<<<<

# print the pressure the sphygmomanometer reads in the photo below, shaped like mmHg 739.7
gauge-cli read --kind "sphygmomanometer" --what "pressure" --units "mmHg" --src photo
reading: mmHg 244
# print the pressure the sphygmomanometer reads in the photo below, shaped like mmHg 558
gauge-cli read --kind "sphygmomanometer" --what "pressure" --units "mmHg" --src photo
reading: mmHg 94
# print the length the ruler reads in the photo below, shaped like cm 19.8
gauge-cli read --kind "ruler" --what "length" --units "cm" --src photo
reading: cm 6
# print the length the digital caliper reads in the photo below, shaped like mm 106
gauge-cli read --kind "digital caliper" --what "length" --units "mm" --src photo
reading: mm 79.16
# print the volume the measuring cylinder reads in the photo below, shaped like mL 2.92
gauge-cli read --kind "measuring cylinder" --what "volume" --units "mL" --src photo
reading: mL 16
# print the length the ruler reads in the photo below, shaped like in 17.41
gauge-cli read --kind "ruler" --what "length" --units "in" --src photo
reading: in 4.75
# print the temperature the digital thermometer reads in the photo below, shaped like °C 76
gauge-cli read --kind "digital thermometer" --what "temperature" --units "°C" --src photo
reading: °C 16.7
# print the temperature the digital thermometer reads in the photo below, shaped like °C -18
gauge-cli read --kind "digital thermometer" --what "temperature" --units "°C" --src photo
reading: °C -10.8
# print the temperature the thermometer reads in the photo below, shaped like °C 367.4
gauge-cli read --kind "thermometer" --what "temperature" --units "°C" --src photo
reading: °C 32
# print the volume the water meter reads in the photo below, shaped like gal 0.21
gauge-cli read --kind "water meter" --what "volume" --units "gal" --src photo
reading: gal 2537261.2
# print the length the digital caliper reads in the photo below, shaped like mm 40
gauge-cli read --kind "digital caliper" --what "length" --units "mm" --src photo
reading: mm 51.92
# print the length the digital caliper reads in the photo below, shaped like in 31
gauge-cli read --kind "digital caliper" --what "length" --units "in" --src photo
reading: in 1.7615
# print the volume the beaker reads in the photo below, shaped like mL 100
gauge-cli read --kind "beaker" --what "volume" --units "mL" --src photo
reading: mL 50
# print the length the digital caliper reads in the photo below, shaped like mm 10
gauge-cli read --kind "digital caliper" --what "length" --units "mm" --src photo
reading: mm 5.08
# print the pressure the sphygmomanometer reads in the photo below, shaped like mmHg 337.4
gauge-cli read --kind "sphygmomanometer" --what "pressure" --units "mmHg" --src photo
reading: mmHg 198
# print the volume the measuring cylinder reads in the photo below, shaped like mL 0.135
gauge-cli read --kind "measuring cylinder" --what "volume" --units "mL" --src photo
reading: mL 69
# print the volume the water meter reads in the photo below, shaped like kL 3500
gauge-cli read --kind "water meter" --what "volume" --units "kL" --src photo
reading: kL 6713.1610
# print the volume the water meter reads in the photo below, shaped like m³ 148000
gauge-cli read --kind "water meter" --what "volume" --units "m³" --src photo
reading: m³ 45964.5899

>>>>

Starting at the line that contains "like kL 3500" and continuing through the end of the records above, output those lines as a JSON list of strings with one string per line, omitting any blank lines.

[
  "# print the volume the water meter reads in the photo below, shaped like kL 3500",
  "gauge-cli read --kind \"water meter\" --what \"volume\" --units \"kL\" --src photo",
  "reading: kL 6713.1610",
  "# print the volume the water meter reads in the photo below, shaped like m³ 148000",
  "gauge-cli read --kind \"water meter\" --what \"volume\" --units \"m³\" --src photo",
  "reading: m³ 45964.5899"
]